Event Date: December 1, 2011 16:15
Fay: Extensible Distributed Software Tracing from OS Kernels to Clusters
In this talk, I present Fay, a flexible platform for the efficient collection, processing, and analysis of software execution traces. Fay provides dynamic tracing through use of runtime instrumentation and distributed aggregation within machines and across clusters. At the lowest level, Fay can be safely extended with new tracing primitives, and Fay can be applied to running applications and operating system kernels without compromising system stability. At the highest level, Fay provides a unified, declarative means of specifying what events to trace, as well as the aggregation, processing, and analysis of those events.

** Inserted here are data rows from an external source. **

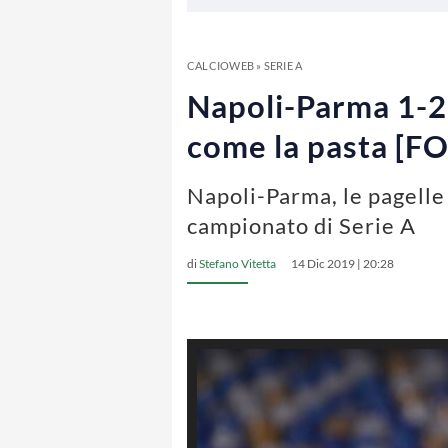
CALCIOWEB
»
SERIE A
Napoli-Parma 1-2,
come la pasta [F
Napoli-Parma, le pagelle
campionato di Serie A
di
Stefano Vitetta
14 Dic 2019 | 20:28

We have implemented the Fay tracing platform for the Windows operating system and integrated it with two powerful, expressive systems for distributed programming. I will demonstrate the generality of Fay tracing, by showing how a range of existing tracing and data-mining strategies can be specified as Fay trace queries. Next, I will present experimental results using Fay that show that modern techniques for high-level querying and data-parallel processing of disaggregated data streams are well suited to comprehensive monitoring of software execution in distributed systems. Finally, I will show how Fay automatically derives optimized query plans and code for safe extensions from high-level trace queries that can equal or even surpass the performance of specialized monitoring tools.